14 I praise you because I am fearfully and wonderfully made; your works are wonderful, I know that full well. 15 My frame was not hidden from you when I was made in the secret place, when I was woven together in the depths of the earth. 16 Your eyes saw my unformed body; all the days ordained for me were written in your book before one of them came to be.” -Psalm 139:14-16

I like personality tests! As Bible believing Christians, we believe that God not only created the heavens and the earth, but that He continues to sustain His creation, upholding it in His sovereignty and intervenes in history. The foremost example of God’s rule and intervention in creation is His resurrection and His mastery over death! Because of this miracle it is impossible to believe that God just created the world and then just walked away! With this in mind, it is fascinating to think of how this creating work of God translates into the individual personality of human beings. Why am I the way I am and why you are the way you are? Let’s face it, we all have unique temperaments, predisposed moods, different ways of thinking and approaches to life.

In the Middle Ages, monastic Christians came to the conclusion that God intentionally created four temperaments; sanguine, phlegmatic, choleric, and melancholy (these were based on Hippocrates’ categories of human beings from the 5th BC). Yet, they gave a Christian understanding to the following personalities:

Sanguine: (Extrovert) Tend to be lively, sociable, carefree, talkative, and pleasure-seeking. They may be warm-hearted and optimistic. They can make new friends easily, be imaginative and artistic, and often have many ideas.

Choleric: (Extrovert) Tend to be egocentric and extroverted. They may be excitable, impulsive, and restless, with reserves of aggressionenergy, and/or passion, and try to instill that in others.

Phlegmatic: (Introvert) Tend to be inward and private, thoughtful, reasonable, calm, patient, caring, and tolerant. They tend to have a rich inner life, seek a quiet, peaceful atmosphere, and be content with themselves. They tend to be steadfast, consistent in their habits, and thus steady and faithful friends.
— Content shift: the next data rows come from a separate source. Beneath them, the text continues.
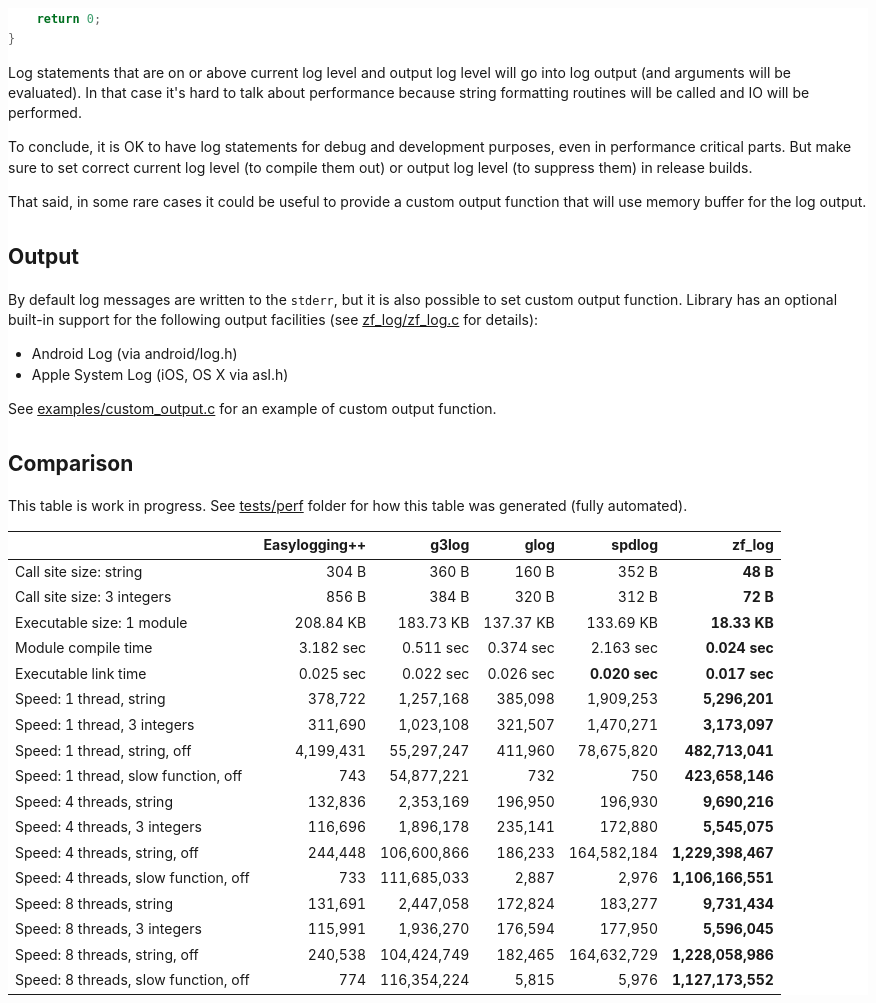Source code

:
 ```c
	return 0;
}
```

Log statements that are on or above current log level and output log level will
go into log output (and arguments will be evaluated). In that case it's hard to
talk about performance because string formatting routines will be called and IO
will be performed.

To conclude, it is OK to have log statements for debug and development purposes,
even in performance critical parts. But make sure to set correct current log
level (to compile them out) or output log level (to suppress them) in release
builds.

That said, in some rare cases it could be useful to provide a custom output
function that will use memory buffer for the log output.

Output
--------

By default log messages are written to the `stderr`, but it is also possible to
set custom output function. Library has an optional built-in support for the
following output facilities (see [zf_log/zf_log.c] for details):

* Android Log (via android/log.h)
* Apple System Log (iOS, OS X via asl.h)

See [examples/custom_output.c] for an example of custom output function.

[zf_log/zf_log.c]: zf_log/zf_log.c
[examples/custom_output.c]: examples/custom_output.c

Comparison
--------

This table is work in progress. See [tests/perf](tests/perf) folder for how
this table was generated (fully automated).

|                                        |  Easylogging++  |     g3log     |     glog    |     spdlog    |      zf_log     |
| -------------------------------------- | ---------------:| -------------:| -----------:| -------------:| ---------------:|
|  Call site size: string                |          304 B  |        360 B  |      160 B  |        352 B  |         **48 B**|
|  Call site size: 3 integers            |          856 B  |        384 B  |      320 B  |        312 B  |         **72 B**|
|  Executable size: 1 module             |      208.84 KB  |    183.73 KB  |  137.37 KB  |    133.69 KB  |     **18.33 KB**|
|  Module compile time                   |      3.182 sec  |    0.511 sec  |  0.374 sec  |    2.163 sec  |    **0.024 sec**|
|  Executable link time                  |      0.025 sec  |    0.022 sec  |  0.026 sec  |  **0.020 sec**|    **0.017 sec**|
|  Speed: 1 thread, string               |        378,722  |    1,257,168  |    385,098  |    1,909,253  |    **5,296,201**|
|  Speed: 1 thread, 3 integers           |        311,690  |    1,023,108  |    321,507  |    1,470,271  |    **3,173,097**|
|  Speed: 1 thread, string, off          |      4,199,431  |   55,297,247  |    411,960  |   78,675,820  |  **482,713,041**|
|  Speed: 1 thread, slow function, off   |            743  |   54,877,221  |        732  |          750  |  **423,658,146**|
|  Speed: 4 threads, string              |        132,836  |    2,353,169  |    196,950  |      196,930  |    **9,690,216**|
|  Speed: 4 threads, 3 integers          |        116,696  |    1,896,178  |    235,141  |      172,880  |    **5,545,075**|
|  Speed: 4 threads, string, off         |        244,448  |  106,600,866  |    186,233  |  164,582,184  |**1,229,398,467**|
|  Speed: 4 threads, slow function, off  |            733  |  111,685,033  |      2,887  |        2,976  |**1,106,166,551**|
|  Speed: 8 threads, string              |        131,691  |    2,447,058  |    172,824  |      183,277  |    **9,731,434**|
|  Speed: 8 threads, 3 integers          |        115,991  |    1,936,270  |    176,594  |      177,950  |    **5,596,045**|
|  Speed: 8 threads, string, off         |        240,538  |  104,424,749  |    182,465  |  164,632,729  |**1,228,058,986**|
|  Speed: 8 threads, slow function, off  |            774  |  116,354,224  |      5,815  |        5,976  |**1,127,173,552**|
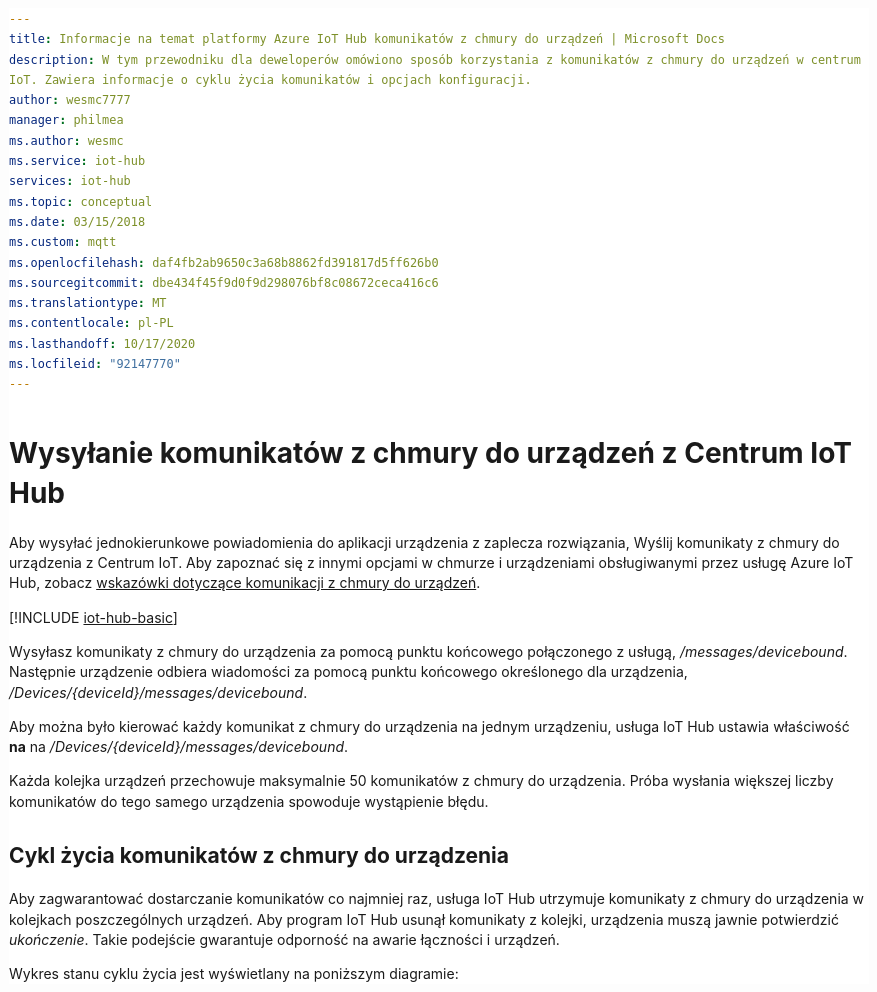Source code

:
 ```yaml
---
title: Informacje na temat platformy Azure IoT Hub komunikatów z chmury do urządzeń | Microsoft Docs
description: W tym przewodniku dla deweloperów omówiono sposób korzystania z komunikatów z chmury do urządzeń w centrum IoT. Zawiera informacje o cyklu życia komunikatów i opcjach konfiguracji.
author: wesmc7777
manager: philmea
ms.author: wesmc
ms.service: iot-hub
services: iot-hub
ms.topic: conceptual
ms.date: 03/15/2018
ms.custom: mqtt
ms.openlocfilehash: daf4fb2ab9650c3a68b8862fd391817d5ff626b0
ms.sourcegitcommit: dbe434f45f9d0f9d298076bf8c08672ceca416c6
ms.translationtype: MT
ms.contentlocale: pl-PL
ms.lasthandoff: 10/17/2020
ms.locfileid: "92147770"
---
```

# <a name="send-cloud-to-device-messages-from-an-iot-hub"></a>Wysyłanie komunikatów z chmury do urządzeń z Centrum IoT Hub

Aby wysyłać jednokierunkowe powiadomienia do aplikacji urządzenia z zaplecza rozwiązania, Wyślij komunikaty z chmury do urządzenia z Centrum IoT. Aby zapoznać się z innymi opcjami w chmurze i urządzeniami obsługiwanymi przez usługę Azure IoT Hub, zobacz [wskazówki dotyczące komunikacji z chmury do urządzeń](iot-hub-devguide-c2d-guidance.md).

[!INCLUDE [iot-hub-basic](../../includes/iot-hub-basic-whole.md)]

Wysyłasz komunikaty z chmury do urządzenia za pomocą punktu końcowego połączonego z usługą, */messages/devicebound*. Następnie urządzenie odbiera wiadomości za pomocą punktu końcowego określonego dla urządzenia, */Devices/{deviceId}/messages/devicebound*.

Aby można było kierować każdy komunikat z chmury do urządzenia na jednym urządzeniu, usługa IoT Hub ustawia właściwość **na** na */Devices/{deviceId}/messages/devicebound*.

Każda kolejka urządzeń przechowuje maksymalnie 50 komunikatów z chmury do urządzenia. Próba wysłania większej liczby komunikatów do tego samego urządzenia spowoduje wystąpienie błędu.

## <a name="the-cloud-to-device-message-life-cycle"></a>Cykl życia komunikatów z chmury do urządzenia

Aby zagwarantować dostarczanie komunikatów co najmniej raz, usługa IoT Hub utrzymuje komunikaty z chmury do urządzenia w kolejkach poszczególnych urządzeń. Aby program IoT Hub usunął komunikaty z kolejki, urządzenia muszą jawnie potwierdzić *ukończenie*. Takie podejście gwarantuje odporność na awarie łączności i urządzeń.

Wykres stanu cyklu życia jest wyświetlany na poniższym diagramie:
Melancholy: (Introvert) Tend to be serious, introverted, cautious or even suspicious. They can become preoccupied with the tragedy and cruelty in the world and are susceptible to depression and moodiness. They may be focused and conscientious. They often prefer to do things themselves, both to meet their own standards and because they are not inherently sociable.

These Medieval Christians’ viewed these differences between people as being not only intentionally ordained by God, but necessary for the flourishing of humanity. In other words, God created human beings with different personalities in order to work together and share their different gifts and strengths for the benefit of society. This reveals the depth and breadth of God’s creative work in humanity and that God desires humanity to have both unity and freedom, not conformity. Yes, all of our human temperaments are stained by sin and need to be redeemed. Yet, as long as our different human temperaments are motivated toward virtue and pleasing God, then God wants us to be who we were created to be. In other words, we need sanguine people to be outgoing hospital workers, salesmen and entertainers. We need phlegmatic people to be educators, librarians and counselors. We need choleric people to be builders, leaders and supervisors. We also need melancholy people to be theologians, poets and musicians. The greatest error today, is to believe that those of one temperament should seek to develop the characteristics of another. The true challenge is to accept the God-given beauty of one's own nature, and rely on divine providence to assist us in expressing it through virtue and in service for the common good of humanity. Yes, indeed we are fearfully and wonderfully created by God!